Bir coğrafyanın dağlarını, ovalarını, bombalayarak, yakarak herhangi bir hedefe varılmaz. Ormanları yağmalama ve yakma, Türkiye toplumunun ve yöre halklarının, 'nefretini' kazandırır. Dersim ormanlarını, dağlarının bombalanmasını, yakılmasını insanlığa karşı işlenmekte olan suç olarak algılıyor, şiddetle kınıyorum. Uluslar arası insan hakları kurumlar, doğayı sahiplenen, hayvanlara, canlılara sahip çıkan kurumlar zaman geçirmeksizin bu bombalamaya, yangınlara müdahale etmelidirler.
Dersim'de yanan ormanlar, insanlığı akciğeridir.
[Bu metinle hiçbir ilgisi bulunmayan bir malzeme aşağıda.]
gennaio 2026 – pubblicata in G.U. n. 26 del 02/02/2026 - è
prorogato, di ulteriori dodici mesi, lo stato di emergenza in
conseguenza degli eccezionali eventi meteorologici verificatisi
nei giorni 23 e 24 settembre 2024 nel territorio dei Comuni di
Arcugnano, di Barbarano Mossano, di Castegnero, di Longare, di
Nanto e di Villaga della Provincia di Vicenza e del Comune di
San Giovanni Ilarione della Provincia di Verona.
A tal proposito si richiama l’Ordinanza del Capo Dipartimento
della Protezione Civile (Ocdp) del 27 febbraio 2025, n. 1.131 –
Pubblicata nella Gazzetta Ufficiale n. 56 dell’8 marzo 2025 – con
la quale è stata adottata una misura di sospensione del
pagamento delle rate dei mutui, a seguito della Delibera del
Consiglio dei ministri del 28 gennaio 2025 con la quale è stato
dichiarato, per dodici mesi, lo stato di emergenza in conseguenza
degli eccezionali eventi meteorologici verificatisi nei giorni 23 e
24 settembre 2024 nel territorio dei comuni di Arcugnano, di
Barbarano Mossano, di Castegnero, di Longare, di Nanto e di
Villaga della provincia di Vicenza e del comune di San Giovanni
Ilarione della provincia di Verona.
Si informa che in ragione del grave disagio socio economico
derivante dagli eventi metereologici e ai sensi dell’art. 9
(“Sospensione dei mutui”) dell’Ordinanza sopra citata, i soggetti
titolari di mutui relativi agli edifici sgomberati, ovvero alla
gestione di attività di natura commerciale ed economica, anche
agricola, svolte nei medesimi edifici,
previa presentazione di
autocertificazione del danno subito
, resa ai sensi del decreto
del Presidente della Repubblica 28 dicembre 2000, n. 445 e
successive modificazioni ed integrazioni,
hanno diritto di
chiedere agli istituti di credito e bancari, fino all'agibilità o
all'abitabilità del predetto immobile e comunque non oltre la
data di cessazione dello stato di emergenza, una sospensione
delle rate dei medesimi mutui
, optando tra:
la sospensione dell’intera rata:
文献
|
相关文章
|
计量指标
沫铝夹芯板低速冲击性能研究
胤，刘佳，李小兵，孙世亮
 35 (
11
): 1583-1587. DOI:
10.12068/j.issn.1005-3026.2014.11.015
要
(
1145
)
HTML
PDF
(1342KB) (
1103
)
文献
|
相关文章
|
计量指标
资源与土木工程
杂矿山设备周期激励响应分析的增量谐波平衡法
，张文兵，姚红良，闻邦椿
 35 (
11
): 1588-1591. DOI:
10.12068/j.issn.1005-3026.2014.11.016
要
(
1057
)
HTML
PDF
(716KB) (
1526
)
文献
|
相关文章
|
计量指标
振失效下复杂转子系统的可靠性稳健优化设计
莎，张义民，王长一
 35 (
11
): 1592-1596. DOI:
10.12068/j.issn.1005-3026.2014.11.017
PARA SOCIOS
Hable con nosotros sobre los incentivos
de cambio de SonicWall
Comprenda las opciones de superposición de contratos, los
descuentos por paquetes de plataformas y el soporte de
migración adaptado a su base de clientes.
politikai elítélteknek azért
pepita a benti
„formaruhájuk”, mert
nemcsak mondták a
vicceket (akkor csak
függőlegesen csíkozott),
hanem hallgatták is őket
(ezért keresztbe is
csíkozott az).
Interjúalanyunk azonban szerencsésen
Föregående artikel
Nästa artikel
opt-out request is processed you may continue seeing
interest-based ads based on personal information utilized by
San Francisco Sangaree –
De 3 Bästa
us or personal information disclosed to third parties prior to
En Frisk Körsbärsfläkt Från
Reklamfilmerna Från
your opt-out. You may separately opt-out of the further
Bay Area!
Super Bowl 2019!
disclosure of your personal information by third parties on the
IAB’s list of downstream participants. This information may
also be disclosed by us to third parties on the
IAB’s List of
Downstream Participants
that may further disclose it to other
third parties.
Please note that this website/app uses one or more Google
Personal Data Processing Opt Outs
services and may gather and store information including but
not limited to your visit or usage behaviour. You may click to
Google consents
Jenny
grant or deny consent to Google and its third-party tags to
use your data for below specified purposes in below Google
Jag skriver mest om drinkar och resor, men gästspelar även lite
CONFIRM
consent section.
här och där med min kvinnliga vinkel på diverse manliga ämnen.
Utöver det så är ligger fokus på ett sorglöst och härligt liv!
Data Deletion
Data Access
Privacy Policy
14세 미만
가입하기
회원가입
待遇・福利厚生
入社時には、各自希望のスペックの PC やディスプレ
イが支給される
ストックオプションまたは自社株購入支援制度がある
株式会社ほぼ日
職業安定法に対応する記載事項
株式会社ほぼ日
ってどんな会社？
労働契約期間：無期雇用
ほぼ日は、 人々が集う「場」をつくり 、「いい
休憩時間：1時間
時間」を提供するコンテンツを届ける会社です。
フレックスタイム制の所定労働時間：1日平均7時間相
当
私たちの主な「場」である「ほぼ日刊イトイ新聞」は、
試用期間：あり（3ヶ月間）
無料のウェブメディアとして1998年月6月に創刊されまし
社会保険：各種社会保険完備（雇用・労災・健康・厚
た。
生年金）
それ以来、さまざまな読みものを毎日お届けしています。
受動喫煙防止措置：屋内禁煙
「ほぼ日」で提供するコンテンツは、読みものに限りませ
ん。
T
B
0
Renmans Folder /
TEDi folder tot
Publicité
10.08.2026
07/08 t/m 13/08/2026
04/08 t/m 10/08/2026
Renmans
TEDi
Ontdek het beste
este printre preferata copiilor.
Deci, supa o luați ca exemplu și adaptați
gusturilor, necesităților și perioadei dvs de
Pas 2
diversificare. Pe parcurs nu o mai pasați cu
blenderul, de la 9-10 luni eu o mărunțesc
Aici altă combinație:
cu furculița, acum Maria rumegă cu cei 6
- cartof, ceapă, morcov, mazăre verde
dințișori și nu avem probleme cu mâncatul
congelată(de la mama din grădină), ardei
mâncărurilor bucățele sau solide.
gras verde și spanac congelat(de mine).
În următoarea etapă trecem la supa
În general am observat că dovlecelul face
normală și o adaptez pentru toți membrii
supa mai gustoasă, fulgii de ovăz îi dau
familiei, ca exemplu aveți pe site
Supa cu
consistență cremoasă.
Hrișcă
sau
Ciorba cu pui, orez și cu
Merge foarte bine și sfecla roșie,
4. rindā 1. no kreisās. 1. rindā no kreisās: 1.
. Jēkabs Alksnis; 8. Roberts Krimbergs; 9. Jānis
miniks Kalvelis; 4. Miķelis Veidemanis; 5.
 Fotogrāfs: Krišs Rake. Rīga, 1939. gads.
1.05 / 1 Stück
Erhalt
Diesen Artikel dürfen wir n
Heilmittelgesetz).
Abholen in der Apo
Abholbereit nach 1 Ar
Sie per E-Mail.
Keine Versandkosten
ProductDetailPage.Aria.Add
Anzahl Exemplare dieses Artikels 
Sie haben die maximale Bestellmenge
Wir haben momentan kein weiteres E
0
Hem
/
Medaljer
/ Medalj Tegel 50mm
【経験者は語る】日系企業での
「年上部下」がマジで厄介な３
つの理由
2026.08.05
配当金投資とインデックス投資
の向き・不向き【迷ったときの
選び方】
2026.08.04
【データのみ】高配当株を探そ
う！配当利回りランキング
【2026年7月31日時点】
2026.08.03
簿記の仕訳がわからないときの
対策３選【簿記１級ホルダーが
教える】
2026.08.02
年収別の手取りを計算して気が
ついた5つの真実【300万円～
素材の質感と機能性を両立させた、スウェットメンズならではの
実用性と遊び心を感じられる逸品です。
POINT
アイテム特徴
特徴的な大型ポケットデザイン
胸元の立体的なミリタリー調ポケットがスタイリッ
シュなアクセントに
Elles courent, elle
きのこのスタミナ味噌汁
Yanarak yok olan ağaç, türleri, canlıları insanlığın ortak mirasıdır. Bombalanan dağları, yanan ormanları, 'duyarsız' kalarak izlemek, insanlık açısından utanç verici olarak tarihe düşecek not olabilir.
Geç olmadan, daha fazla ormanlarımız, doğal hayat, bombalanarak, yakılarak yok olmadan gereken tepkiyi gösterelim.